Axé! Me traz a pasta de astrologia.

 

 

 

 

NOTAS

[nota 1]: Nas cartas a Jacqueline Cantore, Caio usa linguagem cômica, imitando um modo coloquial e agauchado de falar. Nessas cartas, ele também chama Jacqueline pelos mais diversos apelidos — Marilene, Anthea, M’r’len são alguns dos mais freqüentes — assim como se duplica a si próprio, assumindo codinomes femininos, o principal sendo Marilene. Assim, as cartas se transformam em jogo vertiginoso de máscaras que se espelham: é Marilene escrevendo para Marilene, bem dentro do que se poderia chamar “humor bicha” ou “queer”. Esse tipo de humor, com suas mascaradas dissociações de personalidade e travestismos fake, vai aparecer também em outras cartas, dirigidas a outros destinatários. E própria dessa modalidade de humor a criação de códigos cômicos idiossincráticos, todo um vocabulário, como no caso de Caio, que usava, tanto nas cartas como em suas crônicas e ficções, termos por ele inventados: jacira (bicha); lasanha (homão bonito); rodenir (coisa brega), etc. Talvez o maior praticante de humor queer na imprensa brasileira seja o colunista José Simão, da Folha de S.Paulo.

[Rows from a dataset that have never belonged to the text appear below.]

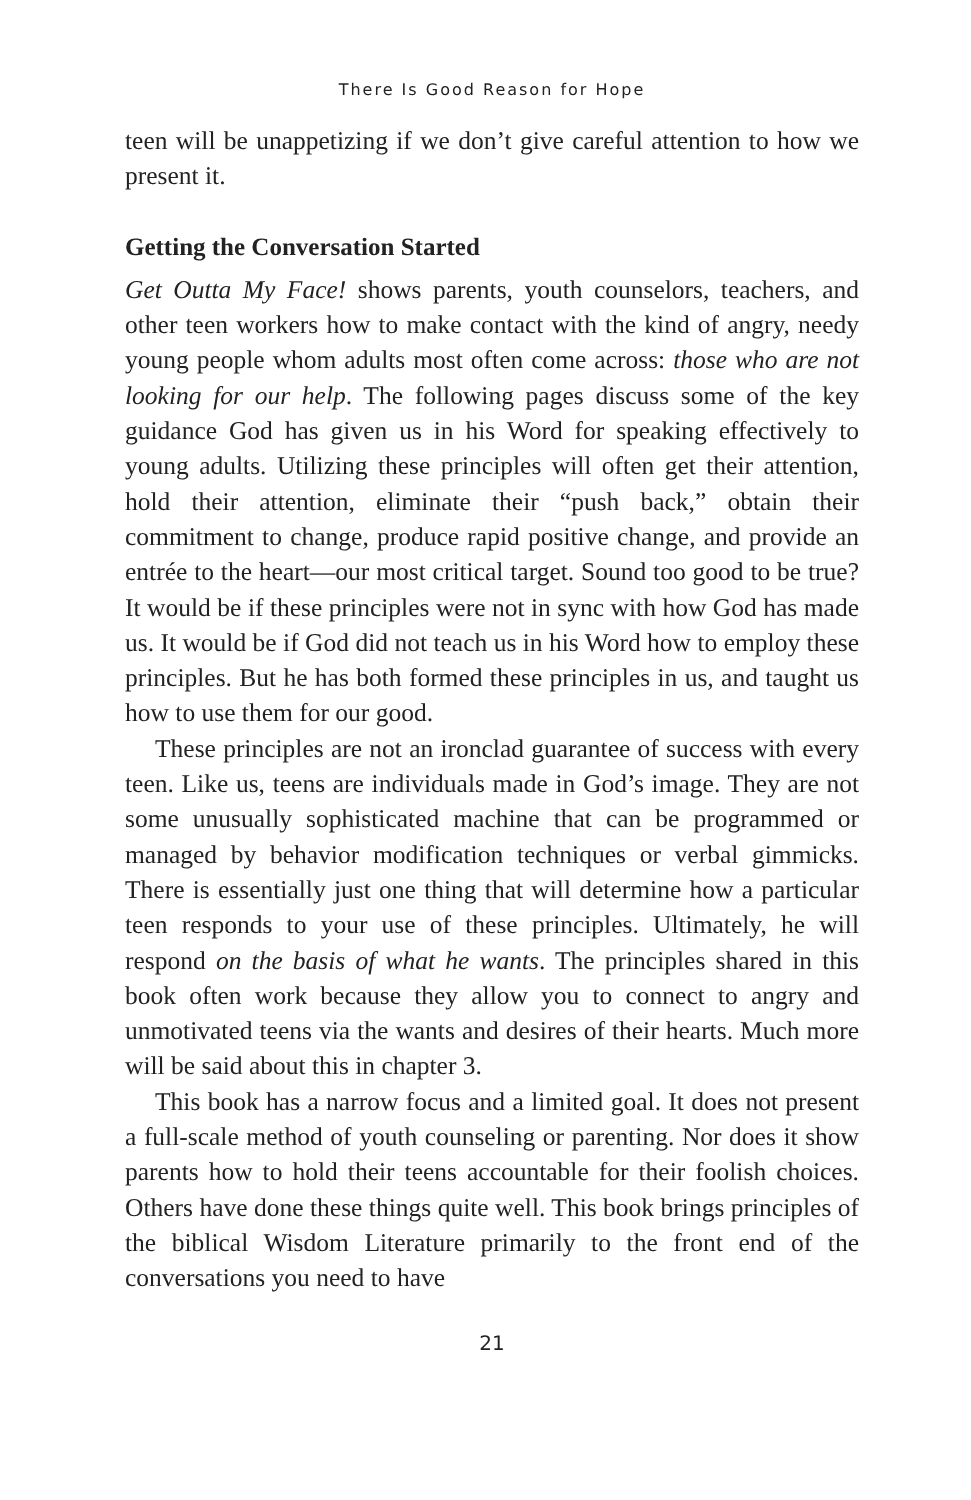There Is Good Reason for Hope
teen will be unappetizing if we don’t give careful attention to how we present it.
Getting the Conversation Started
Get Outta My Face! shows parents, youth counselors, teachers, and other teen workers how to make contact with the kind of angry, needy young people whom adults most often come across: those who are not looking for our help. The following pages discuss some of the key guidance God has given us in his Word for speaking effectively to young adults. Utilizing these principles will often get their attention, hold their attention, eliminate their “push back,” obtain their commitment to change, produce rapid positive change, and provide an entrée to the heart—our most critical target. Sound too good to be true? It would be if these principles were not in sync with how God has made us. It would be if God did not teach us in his Word how to employ these principles. But he has both formed these principles in us, and taught us how to use them for our good.
These principles are not an ironclad guarantee of success with every teen. Like us, teens are individuals made in God’s image. They are not some unusually sophisticated machine that can be programmed or managed by behavior modification techniques or verbal gimmicks. There is essentially just one thing that will determine how a particular teen responds to your use of these principles. Ultimately, he will respond on the basis of what he wants. The principles shared in this book often work because they allow you to connect to angry and unmotivated teens via the wants and desires of their hearts. Much more will be said about this in chapter 3.
This book has a narrow focus and a limited goal. It does not present a full-scale method of youth counseling or parenting. Nor does it show parents how to hold their teens accountable for their foolish choices. Others have done these things quite well. This book brings principles of the biblical Wisdom Literature primarily to the front end of the conversations you need to have
21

[nota 2]: Mãe-de-santo estabelecida no bairro carioca do Méier. Segundo depoimentos de amigos, durante uma certa época Caio a consultava para tudo

[nota 3]: “Uma história de borboletas”, conto que integra o livro Pedras de Calcutá (1ª ed. de 1977, 2ª ed. de 1996, pela Cia. das Letras).

[nota 4]: nota do Suplemento Pernambuco – a tradução da frase: “esta é a minha vingança contra o mundo”.

[nota 5]: Apenas as iniciais, já na carta original.

[nota 6]: A poeta Ana C. (Ana Cristina Cesar), já vivendo a crise que a levaria ao suicídio cinco meses depois.

[nota 7]: Poema de Ana C. lido por ela com muito sucesso nas noitadas cariocas de leitura de poesia durante o ano de 1982. Foi postumamente incluído no livro Inéditos e dispersos (Ed. Atica, 1998, 3 ed.).

[nota 8]: nota do Suplemento Pernambuco – a tradução da frase: “algo assim” ou "algo tipo isso".

[nota 9]: “Pônei”: pessoa de baixa estatura, de rabo-de-cavalo, na gíria caio-queer.

[nota 10]: Simone de Beauvoir, a romancista e pensadora francesa radical, ligada ao movimento existencialista dos anos 40/50 do século passado, parceira do filósofo e escritor Jean-Paul Sartre.

[nota 11]: nota do Suplemento Pernambuco – a tradução da frase: “com aquela pequena graça", com "graça" no sentido de "presente", "dádiva".

[nota 12]: O personagem Pérsio, da novela “Pela noite”, a última das três narrativas que compõem Triângulo das águas.

[nota 13]: Livro organizado pelo historiador francês Georges Duby, uma coletânea de artigos sobre as diferentes modalidades de amor e erotismo em situações históricas diversas (Ed. Brasiliense, 1982).